The Bulletin—November 15, 2012
The Bulletin compiles news from in and around the U.S. South. We hope these posts will provide space for lively discussion and debate regarding issues of importance to those living in and intellectually engaging with the U.S. South.
- The 2012 United States presidential election results have led mapmakers and illustrators over the past week to search for new ways to visualize the geography of political power. Mark Newman, Paul Dirac Collegiate Professor of Physics at the University of Michigan, released a series of maps and cartograms depicting the state- and county-level results of the presidential election between Republican Mitt Romney and Democrat Barack Obama scaled by population density. Illustrator Chris Howard designed another map which overlays county-by-county election results with population density data as recorded in the 2010 census. This image, which depicts the electoral power of densely populated areas without distorting the shapes of the counties, provoked analysis, as in this piece by Sommer Mathis writing in The Atlantic Cities, about the importance of cities in deciding the election. Metropolitan areas in the U.S. South and elsewhere in the interior appear on the map as dense blue dots surrounded by rings of pink. The map illustrates how elections are decided on an urban/suburban basis, as Lydia DePillis argued in The New Republic. This distribution of political power is a consequence of the demographic shifts in cities like Atlanta since the Second World War, a topic discussed by Kevin Kruse in his 2005 Southern Spaces presentation "White Flight: The Strategies, Ideology, and Legacy of Segregationists in Atlanta."

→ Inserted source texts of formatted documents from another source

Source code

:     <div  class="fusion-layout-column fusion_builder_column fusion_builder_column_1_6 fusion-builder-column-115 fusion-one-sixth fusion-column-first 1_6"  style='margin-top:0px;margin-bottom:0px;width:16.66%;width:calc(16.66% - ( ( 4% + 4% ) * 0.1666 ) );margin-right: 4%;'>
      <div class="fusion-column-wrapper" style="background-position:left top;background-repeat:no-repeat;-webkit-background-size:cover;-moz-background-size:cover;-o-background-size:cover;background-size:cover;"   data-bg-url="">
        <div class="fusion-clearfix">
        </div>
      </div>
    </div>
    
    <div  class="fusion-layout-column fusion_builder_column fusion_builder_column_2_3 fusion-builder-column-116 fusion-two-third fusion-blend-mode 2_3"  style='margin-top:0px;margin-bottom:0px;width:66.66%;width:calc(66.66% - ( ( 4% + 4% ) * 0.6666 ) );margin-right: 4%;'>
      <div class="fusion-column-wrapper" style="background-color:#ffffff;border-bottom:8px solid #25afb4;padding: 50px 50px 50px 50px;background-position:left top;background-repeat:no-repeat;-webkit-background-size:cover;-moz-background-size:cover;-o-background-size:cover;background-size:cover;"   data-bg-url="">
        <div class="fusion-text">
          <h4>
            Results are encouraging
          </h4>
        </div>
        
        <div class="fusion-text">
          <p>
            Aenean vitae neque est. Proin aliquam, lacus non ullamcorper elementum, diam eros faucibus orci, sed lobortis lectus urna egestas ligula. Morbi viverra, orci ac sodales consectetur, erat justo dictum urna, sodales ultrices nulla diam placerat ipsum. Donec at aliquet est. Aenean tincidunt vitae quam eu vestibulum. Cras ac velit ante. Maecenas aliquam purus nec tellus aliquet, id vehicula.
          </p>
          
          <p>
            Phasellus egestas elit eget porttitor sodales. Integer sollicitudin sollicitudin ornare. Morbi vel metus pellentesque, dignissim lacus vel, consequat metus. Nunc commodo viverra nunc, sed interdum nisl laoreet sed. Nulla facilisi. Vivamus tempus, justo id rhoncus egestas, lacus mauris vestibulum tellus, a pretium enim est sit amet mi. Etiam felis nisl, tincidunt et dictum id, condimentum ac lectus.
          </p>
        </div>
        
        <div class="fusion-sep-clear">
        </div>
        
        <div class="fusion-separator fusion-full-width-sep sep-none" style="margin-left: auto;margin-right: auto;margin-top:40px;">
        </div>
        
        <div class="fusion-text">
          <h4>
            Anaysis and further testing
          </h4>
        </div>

- Post-election conversation has also focused on the continued dominance of the Republican Party in the U.S. South. In The New York Times, Campbell Robertson argued that the Republican coalition that has been characterized as a shrinking proportion of the population across much of the country remains dominant in a number of southern states. Remarking on the similar results of the 2008 presidential election in his Southern Spaces piece "The U.S. South and the 2008 Election," Joseph Crespino tied rhetoric about Republican political dominance in the U.S. South to the rise of the Sun Belt and noted that populations in several southern states voted in favor of Obama. Crespino's analysis remains a useful reminder that the U.S. South is a heterogenous section of the country.